SINGAPORE: Singapore-listed companies may no longer have to release their financial results every quarter in the future, depending on the outcome of feedback the Singapore Exchange (SGX) receives through a public consultation launched on Thursday (Jan 11).
In a press release on Thursday, the SGX said it is seeking feedback on whether quarterly reporting should be retained.
CEO of the Singapore Exchange Regulation Tan Boon Gin said in a media briefing that while he recognised the role that quarterly reports play in disclosing information to minority shareholders, compliance costs are also a concern for companies.
“The consensus finding, even among investors, was that the compliance costs of quality reporting was a concern,” Mr Tan added.
If quarterly reporting is removed, all companies will still be required to report their financial results for the first half and full year, it added in the consultation paper.
If retained, SGX is proposing that several changes be made to make it less burdensome for companies.
One of the proposed changes is to increase the minimum market cap of companies that are required to release quarterly reports to S$150 million, from S$75 million now.
When quarterly reporting was first implemented in 2003, about 37 per cent of companies were required to do so. Today, that figure has climbed to 70 per cent.
Should the threshold be increased to S$150 million, fewer companies would be required to report their quarterly earnings, considering that only about 38 per cent of the companies listed as of end-October last year met that market cap.
The proposed change to the market cap threshold will benefit smaller companies, who tend to bear a heavier burden of compliance costs compared to their larger counterparts, industry watchers said.
But Professor Mak Yuen Teen from NUS Business School said that quarterly reporting may be all the more important for smaller firms.
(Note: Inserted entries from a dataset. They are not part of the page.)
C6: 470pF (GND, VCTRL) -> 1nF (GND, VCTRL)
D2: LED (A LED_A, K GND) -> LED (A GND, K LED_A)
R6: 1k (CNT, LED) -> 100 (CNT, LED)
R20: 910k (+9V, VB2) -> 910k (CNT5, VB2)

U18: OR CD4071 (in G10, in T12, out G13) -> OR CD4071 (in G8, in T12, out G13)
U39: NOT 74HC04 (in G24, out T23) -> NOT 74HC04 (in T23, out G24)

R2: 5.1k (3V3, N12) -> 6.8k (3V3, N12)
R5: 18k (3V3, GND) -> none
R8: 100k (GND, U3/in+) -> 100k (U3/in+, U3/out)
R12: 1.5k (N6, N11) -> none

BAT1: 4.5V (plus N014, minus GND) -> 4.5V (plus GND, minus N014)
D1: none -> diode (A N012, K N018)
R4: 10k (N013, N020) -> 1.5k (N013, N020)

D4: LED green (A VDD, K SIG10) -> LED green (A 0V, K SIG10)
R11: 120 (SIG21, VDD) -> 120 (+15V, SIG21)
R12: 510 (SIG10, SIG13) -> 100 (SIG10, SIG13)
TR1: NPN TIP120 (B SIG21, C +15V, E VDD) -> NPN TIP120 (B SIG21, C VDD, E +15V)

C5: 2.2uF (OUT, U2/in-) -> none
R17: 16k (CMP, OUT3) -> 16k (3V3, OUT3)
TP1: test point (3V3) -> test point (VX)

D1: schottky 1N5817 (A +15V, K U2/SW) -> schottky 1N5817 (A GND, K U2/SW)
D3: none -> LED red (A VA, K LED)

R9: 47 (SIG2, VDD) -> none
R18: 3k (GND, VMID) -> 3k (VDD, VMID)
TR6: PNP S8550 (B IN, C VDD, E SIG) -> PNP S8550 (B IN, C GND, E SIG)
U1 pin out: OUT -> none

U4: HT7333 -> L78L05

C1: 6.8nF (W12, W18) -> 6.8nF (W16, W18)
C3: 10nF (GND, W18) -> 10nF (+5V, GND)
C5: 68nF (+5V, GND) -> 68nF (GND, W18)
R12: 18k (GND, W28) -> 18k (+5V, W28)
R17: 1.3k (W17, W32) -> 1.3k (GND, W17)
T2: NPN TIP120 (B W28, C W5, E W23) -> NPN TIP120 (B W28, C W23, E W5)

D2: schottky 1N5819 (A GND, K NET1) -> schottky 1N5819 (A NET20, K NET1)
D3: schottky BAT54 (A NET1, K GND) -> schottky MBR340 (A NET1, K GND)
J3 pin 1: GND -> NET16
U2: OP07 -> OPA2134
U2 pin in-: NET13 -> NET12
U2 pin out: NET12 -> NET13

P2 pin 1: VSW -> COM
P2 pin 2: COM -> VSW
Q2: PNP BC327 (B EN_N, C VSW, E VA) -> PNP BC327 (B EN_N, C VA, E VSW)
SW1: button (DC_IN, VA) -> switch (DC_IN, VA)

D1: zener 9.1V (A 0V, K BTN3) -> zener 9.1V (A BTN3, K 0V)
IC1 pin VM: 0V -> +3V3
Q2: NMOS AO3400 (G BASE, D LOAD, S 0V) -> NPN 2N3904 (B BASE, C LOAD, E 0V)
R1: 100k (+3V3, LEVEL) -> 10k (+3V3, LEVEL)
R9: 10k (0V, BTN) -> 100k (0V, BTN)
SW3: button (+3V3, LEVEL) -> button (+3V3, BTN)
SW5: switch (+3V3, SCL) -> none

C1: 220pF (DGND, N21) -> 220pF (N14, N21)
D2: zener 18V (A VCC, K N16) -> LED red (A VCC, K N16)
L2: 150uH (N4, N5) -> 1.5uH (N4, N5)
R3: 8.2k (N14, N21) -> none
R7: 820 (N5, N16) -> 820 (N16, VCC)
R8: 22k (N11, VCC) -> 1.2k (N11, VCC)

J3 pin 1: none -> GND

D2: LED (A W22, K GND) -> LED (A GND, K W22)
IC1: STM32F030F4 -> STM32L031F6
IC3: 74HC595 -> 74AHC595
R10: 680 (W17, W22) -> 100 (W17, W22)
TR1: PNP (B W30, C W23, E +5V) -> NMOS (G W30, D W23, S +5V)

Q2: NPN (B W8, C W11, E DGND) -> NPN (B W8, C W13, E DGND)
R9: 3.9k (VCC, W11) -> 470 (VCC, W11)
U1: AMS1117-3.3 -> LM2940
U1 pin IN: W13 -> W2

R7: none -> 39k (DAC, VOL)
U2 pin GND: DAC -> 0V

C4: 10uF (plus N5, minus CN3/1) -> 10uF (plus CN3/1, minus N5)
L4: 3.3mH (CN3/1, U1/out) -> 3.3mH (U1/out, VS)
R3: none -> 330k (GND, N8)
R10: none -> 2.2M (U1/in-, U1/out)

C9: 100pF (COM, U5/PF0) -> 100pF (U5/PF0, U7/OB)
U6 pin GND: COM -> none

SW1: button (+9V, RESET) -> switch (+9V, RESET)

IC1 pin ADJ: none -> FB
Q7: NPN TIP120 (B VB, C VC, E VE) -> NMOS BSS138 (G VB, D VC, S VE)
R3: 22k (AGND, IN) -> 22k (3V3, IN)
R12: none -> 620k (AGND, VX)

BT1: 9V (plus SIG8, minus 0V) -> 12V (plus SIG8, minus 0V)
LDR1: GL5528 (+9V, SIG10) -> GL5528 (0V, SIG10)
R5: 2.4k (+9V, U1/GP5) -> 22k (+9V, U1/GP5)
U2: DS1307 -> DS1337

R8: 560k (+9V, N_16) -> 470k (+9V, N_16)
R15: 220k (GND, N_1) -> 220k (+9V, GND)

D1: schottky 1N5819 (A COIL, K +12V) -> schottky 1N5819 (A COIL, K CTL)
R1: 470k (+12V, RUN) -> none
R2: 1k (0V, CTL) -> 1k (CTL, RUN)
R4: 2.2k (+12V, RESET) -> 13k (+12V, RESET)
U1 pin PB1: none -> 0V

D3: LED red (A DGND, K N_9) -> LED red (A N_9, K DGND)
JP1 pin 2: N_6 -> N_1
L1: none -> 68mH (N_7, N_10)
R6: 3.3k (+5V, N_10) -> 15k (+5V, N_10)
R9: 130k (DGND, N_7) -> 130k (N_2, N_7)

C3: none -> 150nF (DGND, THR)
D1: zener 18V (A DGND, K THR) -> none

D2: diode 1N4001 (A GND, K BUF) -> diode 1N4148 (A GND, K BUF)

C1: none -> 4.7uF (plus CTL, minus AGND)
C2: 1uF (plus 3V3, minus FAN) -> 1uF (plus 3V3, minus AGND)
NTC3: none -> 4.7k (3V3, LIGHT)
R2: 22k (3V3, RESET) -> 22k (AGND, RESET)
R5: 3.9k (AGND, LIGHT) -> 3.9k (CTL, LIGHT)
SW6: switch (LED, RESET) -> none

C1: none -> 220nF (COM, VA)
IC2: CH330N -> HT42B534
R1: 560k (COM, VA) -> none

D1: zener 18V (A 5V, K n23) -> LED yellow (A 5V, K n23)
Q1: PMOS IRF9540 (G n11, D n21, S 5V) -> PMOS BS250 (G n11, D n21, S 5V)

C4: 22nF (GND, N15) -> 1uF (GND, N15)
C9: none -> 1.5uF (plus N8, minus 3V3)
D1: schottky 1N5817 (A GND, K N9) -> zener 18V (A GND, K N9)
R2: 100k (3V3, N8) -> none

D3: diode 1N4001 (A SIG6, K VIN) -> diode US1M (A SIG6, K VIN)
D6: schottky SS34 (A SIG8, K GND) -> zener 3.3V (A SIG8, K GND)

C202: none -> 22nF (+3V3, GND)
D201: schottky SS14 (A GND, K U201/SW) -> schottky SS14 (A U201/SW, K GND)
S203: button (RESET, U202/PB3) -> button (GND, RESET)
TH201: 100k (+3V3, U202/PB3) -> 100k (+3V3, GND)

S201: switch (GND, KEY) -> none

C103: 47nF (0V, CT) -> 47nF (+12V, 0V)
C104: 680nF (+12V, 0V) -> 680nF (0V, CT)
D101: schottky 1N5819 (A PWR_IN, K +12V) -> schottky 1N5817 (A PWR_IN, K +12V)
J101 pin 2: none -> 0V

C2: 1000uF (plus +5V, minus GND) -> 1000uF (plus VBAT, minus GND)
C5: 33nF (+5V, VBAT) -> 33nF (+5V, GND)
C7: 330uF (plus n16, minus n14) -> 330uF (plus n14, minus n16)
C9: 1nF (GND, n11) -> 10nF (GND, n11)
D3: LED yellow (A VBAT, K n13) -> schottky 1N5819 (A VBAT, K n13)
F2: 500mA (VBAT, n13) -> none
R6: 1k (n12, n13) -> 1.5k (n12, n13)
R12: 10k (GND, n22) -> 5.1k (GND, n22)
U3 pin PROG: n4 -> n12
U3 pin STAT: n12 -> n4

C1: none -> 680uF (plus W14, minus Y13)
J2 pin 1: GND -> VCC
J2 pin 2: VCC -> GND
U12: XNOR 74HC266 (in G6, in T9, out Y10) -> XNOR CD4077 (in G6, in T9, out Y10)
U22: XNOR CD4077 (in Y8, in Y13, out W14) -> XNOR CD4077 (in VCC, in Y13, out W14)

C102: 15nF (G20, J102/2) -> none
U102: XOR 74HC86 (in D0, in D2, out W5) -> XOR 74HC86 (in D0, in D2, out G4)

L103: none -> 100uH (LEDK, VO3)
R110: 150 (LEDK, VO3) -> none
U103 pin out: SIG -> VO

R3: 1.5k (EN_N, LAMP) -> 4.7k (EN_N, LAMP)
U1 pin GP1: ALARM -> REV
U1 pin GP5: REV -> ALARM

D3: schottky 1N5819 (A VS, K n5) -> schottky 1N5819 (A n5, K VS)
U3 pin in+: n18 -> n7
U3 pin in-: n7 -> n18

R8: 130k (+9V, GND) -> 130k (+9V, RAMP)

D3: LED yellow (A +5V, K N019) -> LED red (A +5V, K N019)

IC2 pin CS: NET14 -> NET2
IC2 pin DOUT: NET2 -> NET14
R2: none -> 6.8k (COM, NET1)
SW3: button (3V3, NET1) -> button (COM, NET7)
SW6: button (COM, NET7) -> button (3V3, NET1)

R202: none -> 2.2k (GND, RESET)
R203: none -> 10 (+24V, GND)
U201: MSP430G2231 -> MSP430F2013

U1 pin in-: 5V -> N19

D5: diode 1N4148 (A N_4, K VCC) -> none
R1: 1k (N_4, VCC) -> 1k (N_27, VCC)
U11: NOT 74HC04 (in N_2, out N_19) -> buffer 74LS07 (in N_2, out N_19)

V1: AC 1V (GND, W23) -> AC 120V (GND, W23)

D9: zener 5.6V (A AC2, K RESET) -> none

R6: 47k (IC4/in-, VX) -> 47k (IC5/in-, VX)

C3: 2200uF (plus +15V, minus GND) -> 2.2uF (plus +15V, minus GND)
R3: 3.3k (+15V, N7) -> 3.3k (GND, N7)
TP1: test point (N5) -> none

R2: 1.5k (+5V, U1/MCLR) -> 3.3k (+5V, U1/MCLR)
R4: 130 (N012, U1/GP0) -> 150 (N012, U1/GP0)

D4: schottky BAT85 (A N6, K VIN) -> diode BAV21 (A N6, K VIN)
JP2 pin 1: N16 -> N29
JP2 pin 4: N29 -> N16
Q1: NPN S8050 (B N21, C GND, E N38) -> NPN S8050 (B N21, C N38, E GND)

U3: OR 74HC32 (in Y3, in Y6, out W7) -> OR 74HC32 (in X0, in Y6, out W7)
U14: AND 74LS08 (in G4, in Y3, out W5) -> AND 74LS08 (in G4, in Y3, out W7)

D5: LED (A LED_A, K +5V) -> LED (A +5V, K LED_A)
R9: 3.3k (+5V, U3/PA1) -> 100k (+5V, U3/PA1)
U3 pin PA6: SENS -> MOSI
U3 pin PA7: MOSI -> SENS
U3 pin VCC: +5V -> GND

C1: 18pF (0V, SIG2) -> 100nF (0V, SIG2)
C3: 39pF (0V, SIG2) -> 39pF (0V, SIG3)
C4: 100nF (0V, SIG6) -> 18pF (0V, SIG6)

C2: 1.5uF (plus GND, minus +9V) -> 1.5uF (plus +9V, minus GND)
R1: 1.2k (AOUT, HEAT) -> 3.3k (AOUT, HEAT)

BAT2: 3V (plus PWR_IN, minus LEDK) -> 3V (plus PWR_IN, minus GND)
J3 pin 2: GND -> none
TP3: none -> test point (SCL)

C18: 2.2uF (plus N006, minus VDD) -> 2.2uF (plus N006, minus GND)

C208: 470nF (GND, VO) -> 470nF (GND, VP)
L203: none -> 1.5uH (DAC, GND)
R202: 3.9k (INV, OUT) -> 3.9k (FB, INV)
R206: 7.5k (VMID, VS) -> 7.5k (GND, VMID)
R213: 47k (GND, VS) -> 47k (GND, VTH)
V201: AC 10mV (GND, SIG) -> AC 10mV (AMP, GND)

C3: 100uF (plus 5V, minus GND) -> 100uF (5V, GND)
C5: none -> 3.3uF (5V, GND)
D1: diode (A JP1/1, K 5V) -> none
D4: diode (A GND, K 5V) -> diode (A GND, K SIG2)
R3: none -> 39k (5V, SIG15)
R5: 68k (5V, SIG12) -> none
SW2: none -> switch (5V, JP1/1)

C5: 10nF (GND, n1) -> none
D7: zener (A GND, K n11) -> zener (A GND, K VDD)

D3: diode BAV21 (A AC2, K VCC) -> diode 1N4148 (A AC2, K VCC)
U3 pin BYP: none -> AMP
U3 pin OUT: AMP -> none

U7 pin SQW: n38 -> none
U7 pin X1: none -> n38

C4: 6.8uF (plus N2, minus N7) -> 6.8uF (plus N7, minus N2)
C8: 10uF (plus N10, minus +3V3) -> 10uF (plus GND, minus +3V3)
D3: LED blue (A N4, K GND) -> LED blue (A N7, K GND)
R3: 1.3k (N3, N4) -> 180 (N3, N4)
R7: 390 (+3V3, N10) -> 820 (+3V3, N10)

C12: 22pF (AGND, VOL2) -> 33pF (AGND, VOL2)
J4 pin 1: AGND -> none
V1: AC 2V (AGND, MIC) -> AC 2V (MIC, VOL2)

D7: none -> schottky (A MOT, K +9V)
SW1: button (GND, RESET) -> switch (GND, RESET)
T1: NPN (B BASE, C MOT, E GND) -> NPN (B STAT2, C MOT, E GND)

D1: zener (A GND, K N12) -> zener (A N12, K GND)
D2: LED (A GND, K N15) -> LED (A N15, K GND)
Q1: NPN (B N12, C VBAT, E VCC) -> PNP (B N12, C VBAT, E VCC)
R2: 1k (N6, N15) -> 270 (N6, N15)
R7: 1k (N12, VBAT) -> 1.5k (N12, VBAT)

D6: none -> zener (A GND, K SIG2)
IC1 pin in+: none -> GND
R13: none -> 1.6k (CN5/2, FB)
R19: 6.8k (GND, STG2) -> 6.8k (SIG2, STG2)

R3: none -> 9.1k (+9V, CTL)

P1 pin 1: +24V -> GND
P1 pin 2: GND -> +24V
“For the smaller companies, relative to the large companies, it is more costly," he said. "However, there tend to be less information on smaller companies in the market. The risk tends to be higher.”
There are also concerns as to whether the proposed change will mean minority shareholders of smaller companies will have less access to critical information.
Deputy managing partner of markets at Deloitte, Dr Ernest Kan, said that the interests of international and institutional investors are as important as those of minority shareholders.
“We have to look at regulations from a holistic perspective, rather than just to look at one category of stakeholders like retail investors or minority shareholders," he said. "I think it takes more than that to make the stock market successful.”
SGX said the removal of quarterly reporting does not mean that there will be no disclosures. Listed companies are still obliged to disclose company information, such as mergers and acquisitions, based on other regulations under the SGX listing rule book.
Dr Kan also said that there are other ways for minority shareholders to find out more information about a company they have invested in; for instance, they can look at the company’s website or write in as a shareholder.
Another change that SGX has proposed is to allow minority shareholders of companies with a market cap of at least S$150 million to vote on whether they would want the company to continue releasing quarterly reports.
Mr Tan said: “If quarterly reporting is retained, we are proposing that minority shareholders should be given the power to decide whether to allow their company to opt out of quarterly reporting. As minority shareholders are the main beneficiaries of quarterly reporting, they should be allowed to decide whether the benefits they get out of quarterly reporting outweigh the costs to the company."
SGX is also proposing that if quarterly reporting is retained, companies be required to include simpler contents to the balance sheet for the first and third quarters.
The public consultation will end on Feb 9.